Ce mécanisme, qu'on a déjà eu l'occasion de décrire à propos de la formation de
l'image-temps (V. Temps et Verbe) se retrouve partout dans la partie systématique du
langage. La langue explicite en elle, sous des signes déterminants, des conditions de
pensée invariantes formant chacune un entier, et le discours, réalisateur, qui survient
ensuite, n'a plus qu'à passer de la condition posée à la production successive des conséquences
qu'elle suppose, dont il retient, par préférence, l'une, caractérisée par la position
qu'elle occupe dans l'entier de conséquences dont elle fait partie.

C'est cette conséquence choisie à partir de la condition posée dans la série entière
des conséquences émanant d'elle (la condition discriminée sous le signe linguistique
étant la puissance d'un mouvement de pensée, la conséquence consistera dans le déroulement
du mouvement, sur une suite d'instants consécutifs) qui constitue l'effet de sens
visé par le discours et obtenu en lui.

Dans un ouvrage paru en 1919 : Le problème de l'article et sa solution dans la
langue française
(Maisonneuve) on a défini l'article le signe qui réalise le nom, le transite
du plan de puissance, celui de la langue, où toutes les extensions sont encore possibles
et. en quelque sorte latentes, au plan de l'effet, celui du discours, où une seule
extension, excluant les autres à son bénéfice, se détermine, autrement dit, se réalise.

Cette définition, exacte, n'est pas complète.
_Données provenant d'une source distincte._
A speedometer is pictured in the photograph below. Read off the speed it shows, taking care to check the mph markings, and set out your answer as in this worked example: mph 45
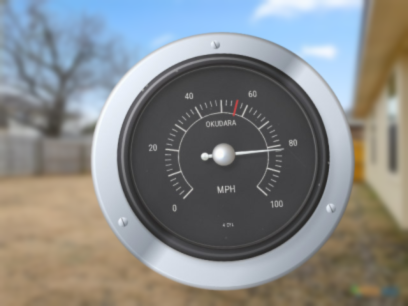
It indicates mph 82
L'article n'est pas seulement le signe
sous lequel s'opère la réalisation du nom dans le discours, il est, en outre, un signe
d'auto-réalisation, de réalisation de lui-même. L'article en même temps qu'il quitte,
avec le nom qu'il accompagne, le plan de puissance (celui de la langue) pour le plan
d'effet (celui du discours), devient l'image d'une réalisation plus ou moins avancée en
elle-même de la puissance de mouvement dont il signifie dans la langue une explicitation
entière, pas encore réduite à un effet de dépense plus ou moins partiel.

C'est comme signe d'auto-réalisation, de réalisation de lui-même et de la puissance
de mouvement dont il est détenteur, que l'article a été étudié dans le présent mémoire
dont la nouveauté, par rapport à ce que nous avions enseigné jusque-là à son sujet,
réside en cette addition.

Cette auto-réalisation comprend trois étapes bien distinctes :

in posse : dans la langue, l'article est porteur de la puissance entière, aucunement
dépensée
, d'un mouvement de pensée dont il est le signe discriminant.

in fieri : dans la transition de la langue au discours, l'article devient porteur
d'une certaine dépense en cours de la puissance de mouvement identifiée par lui.

in esse : dans le discours construit, l'article est devenu porteur d'une certaine
dépense arrêtée, jugée suffisante, convenante au but visé, et non continuée pour cette
raison, du mouvement dont il explicite dans la langue l'entier virtuel.

Le haut intérêt de ces explications, c'est de nous introduire à la connaissance
d'un mécanisme dont l'article ne se réserve pas la propriété, mais qui est général dans
le langage et n'y représente rien de moins que sa manière universelle d'opérer. L'article,
tard venu dans le langage, ignoré des langues peu évoluées, enferme un enseignement
de la plus haute portée. On dirait qu'en ce signe, création dernière des langues, s'est
résumée, abstraitement définie, la technique entière de leur construction.